Sciatica exercises to avoid
First, you want to think about exercises that you do not want to perform, moves that might exacerbate rather than relieve sciatica:
- Double leg lift – People will often get sciatica or otherwise injure their backs with this exercise. Since the leg lift is one of the top sciatica exercises to avoid, before you start it, think about whether you can lift both your legs without also shifting your trunk or pelvis. That simple gauge should give you a sense if your ab muscles are really strong enough for this exercise.
- Hamstring stretches – The sciatic nerve essentially follows the path of the hamstring muscles along the back of the thigh. Because of the location of the hamstrings, you may end up accidentally stretching and irritating your sciatic nerve with overly aggressive hamstring stretches – which is why they are one of the top sciatica exercises to avoid.
- Bent over row – Part of the issue with the bent over row is that it stretches your hamstring for part of the exercise. Also, many people perform the exercise incorrectly, leading to disc herniation and sciatica. That occurs when people round their backs as they pick up the weights or bar.
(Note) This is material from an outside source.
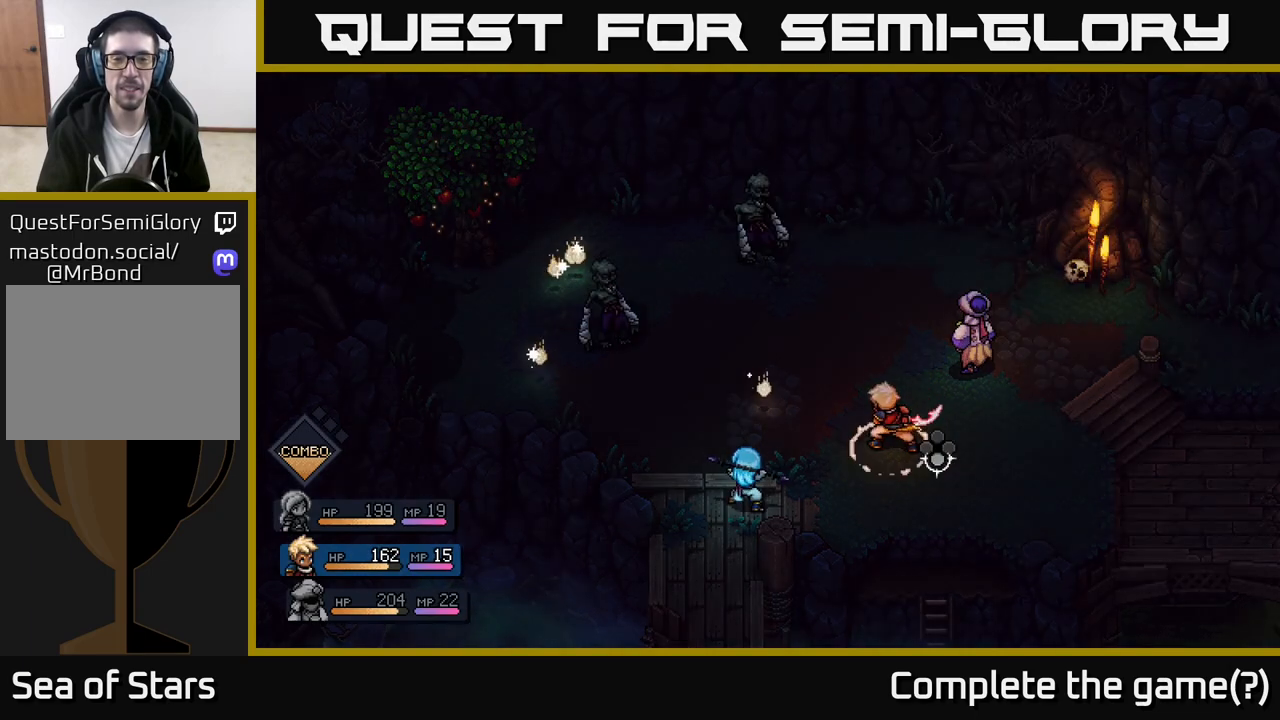
{"buttons": [], "left_stick": "center", "right_stick": "center", "events": [[267, "A", "down"], [367, "A", "up"], [467, "R2", "up"]]}
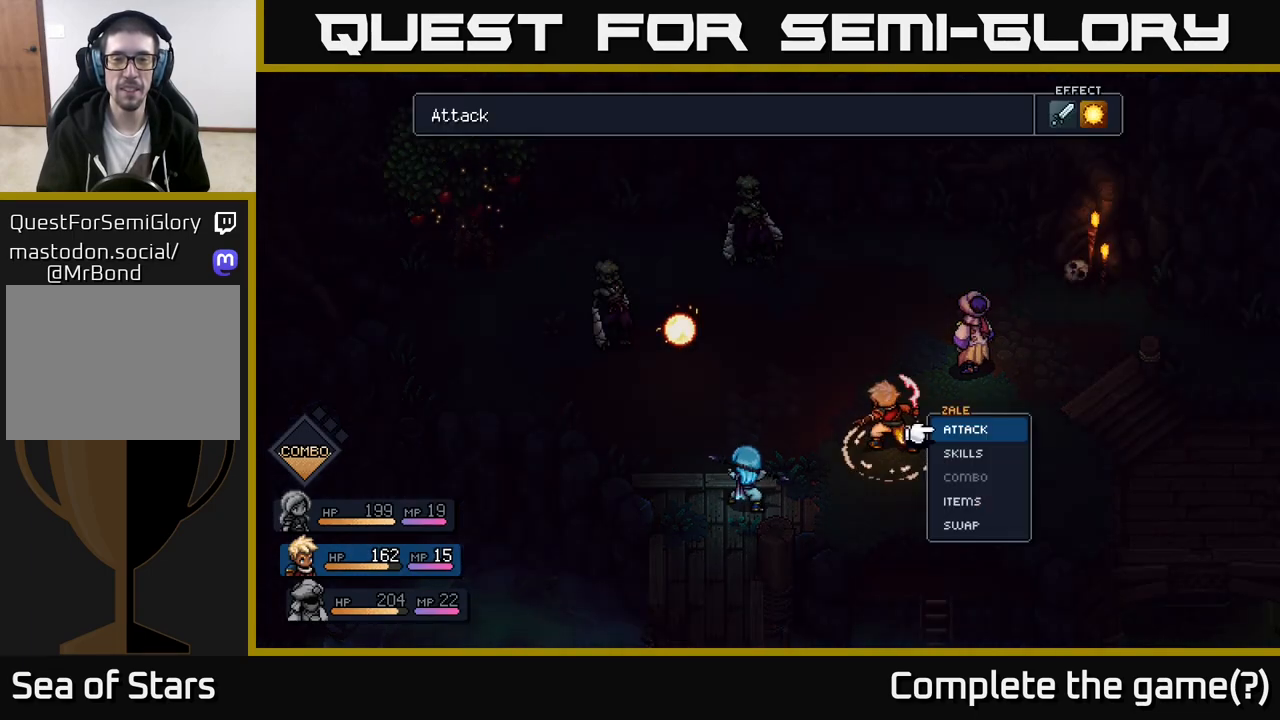
{"buttons": [], "left_stick": "right", "right_stick": "center", "events": [[467, "left_stick", "right"]]}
How to exercise if you have sciatica
Beyond looking at sciatica exercises to avoid, you need to know what you can do. Take these steps to safely work out without hurting yourself:
1.) Use heat therapy.
Before you begin your workout, it is advisable to use heat therapy for 15 to 20 minutes. Heat therapy gives you two forms of alleviation:
- Soft-tissue stretching – You can substantially mitigate the amount of pressure on your sciatic nerve roots that occurs with stretching when you prepare with heat.
- Skin sensory-receptor stimulation – By stimulating the sensory receptors in the skin of your lower back, heat therapy helps to block pain signal transmission.
2.) Choose low-impact workout options.
Walking, yoga and Pilates can all be low-impact ways to get exercise when you are suffering from sciatica. Be careful with yoga to gently perform the poses, and skip ones that make you feel uneasy. There are also various possibilities in the pool: water walking and aqua aerobics, as well as swimming.
3.) Be mindful to walk the right way.
It is critically important to prepare with stretches and to use correct posture if you have sciatica and want to use walking to recover. Otherwise, the condition can worsen.